Shareholders will probably not be too impressed with the underwhelming results at boohoo group plc (LON:BOO) recently. Shareholders can take the chance to hold the board and management accountable for the unsatisfactory performance at the next AGM on 20th of June. It would also be an opportunity for shareholders to influence management through voting on company resolutions such as executive remuneration, which could impact the firm significantly. From our analysis, we think CEO compensation may need a review in light of the recent performance.

See our latest analysis for boohoo group

How Does Total Compensation For John Lyttle Compare With Other Companies In The Industry?

According to our data, boohoo group plc has a market capitalization of UK£428m, and paid its CEO total annual compensation worth UK£1.7m over the year to February 2024. Notably, that's an increase of 27% over the year before. We think total compensation is more important but our data shows that the CEO salary is lower, at UK£676k.

For comparison, other companies in the British Specialty Retail industry with market capitalizations ranging between UK£156m and UK£625m had a median total CEO compensation of UK£1.1m. This suggests that John Lyttle is paid more than the median for the industry. Moreover, John Lyttle also holds UK£64k worth of boohoo group stock directly under their own name.

Component20242023Proportion (2024)
Salary UK£676k UK£651k 39%
Other UK£1.0m UK£698k 61%
Total CompensationUK£1.7m UK£1.3m100%

Speaking on an industry level, nearly 58% of total compensation represents salary, while the remainder of 42% is other remuneration. It's interesting to note that boohoo group allocates a smaller portion of compensation to salary in comparison to the broader industry. It's important to note that a slant towards non-salary compensation suggests that total pay is tied to the company's performance.

ceo-compensation
AIM:BOO CEO Compensation June 13th 2024

A Look at boohoo group plc's Growth Numbers

Over the last three years, boohoo group plc has shrunk its earnings per share by 113% per year. It saw its revenue drop 17% over the last year.

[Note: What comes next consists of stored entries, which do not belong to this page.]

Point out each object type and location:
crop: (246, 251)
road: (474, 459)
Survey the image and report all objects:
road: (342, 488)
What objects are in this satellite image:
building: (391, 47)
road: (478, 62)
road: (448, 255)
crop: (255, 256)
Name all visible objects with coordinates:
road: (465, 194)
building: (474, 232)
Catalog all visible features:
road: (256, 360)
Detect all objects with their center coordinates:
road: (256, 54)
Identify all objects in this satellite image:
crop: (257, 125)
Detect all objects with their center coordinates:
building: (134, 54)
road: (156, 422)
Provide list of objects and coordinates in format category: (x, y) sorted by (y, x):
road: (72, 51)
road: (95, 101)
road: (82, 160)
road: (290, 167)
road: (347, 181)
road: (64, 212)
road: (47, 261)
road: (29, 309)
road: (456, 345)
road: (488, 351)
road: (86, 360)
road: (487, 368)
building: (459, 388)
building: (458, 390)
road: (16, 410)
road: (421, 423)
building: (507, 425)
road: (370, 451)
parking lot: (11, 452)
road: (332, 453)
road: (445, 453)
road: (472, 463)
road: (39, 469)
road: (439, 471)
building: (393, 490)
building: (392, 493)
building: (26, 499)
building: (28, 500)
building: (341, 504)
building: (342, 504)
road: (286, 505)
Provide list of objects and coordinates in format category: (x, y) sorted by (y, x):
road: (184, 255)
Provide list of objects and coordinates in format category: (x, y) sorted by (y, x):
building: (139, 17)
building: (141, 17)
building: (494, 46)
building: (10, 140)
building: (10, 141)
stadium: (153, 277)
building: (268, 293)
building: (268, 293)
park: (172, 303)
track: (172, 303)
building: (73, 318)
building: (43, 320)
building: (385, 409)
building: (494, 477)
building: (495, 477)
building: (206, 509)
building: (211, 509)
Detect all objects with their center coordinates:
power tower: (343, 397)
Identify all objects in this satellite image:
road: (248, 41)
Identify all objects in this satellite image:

Few shareholders would be pleased to read that EPS have declined. And the impression is worse when you consider revenue is down year-on-year. So given this relatively weak performance, shareholders would probably not want to see high compensation for the CEO. Moving away from current form for a second, it could be important to check this free visual depiction of what analysts expect for the future.

Has boohoo group plc Been A Good Investment?

Few boohoo group plc shareholders would feel satisfied with the return of -90% over three years. This suggests it would be unwise for the company to pay the CEO too generously.

To Conclude...

Along with the business performing poorly, shareholders have suffered with poor share price returns on their investments, suggesting that there's little to no chance of them being in favor of a CEO pay raise. At the upcoming AGM, management will get a chance to explain how they plan to get the business back on track and address the concerns from investors.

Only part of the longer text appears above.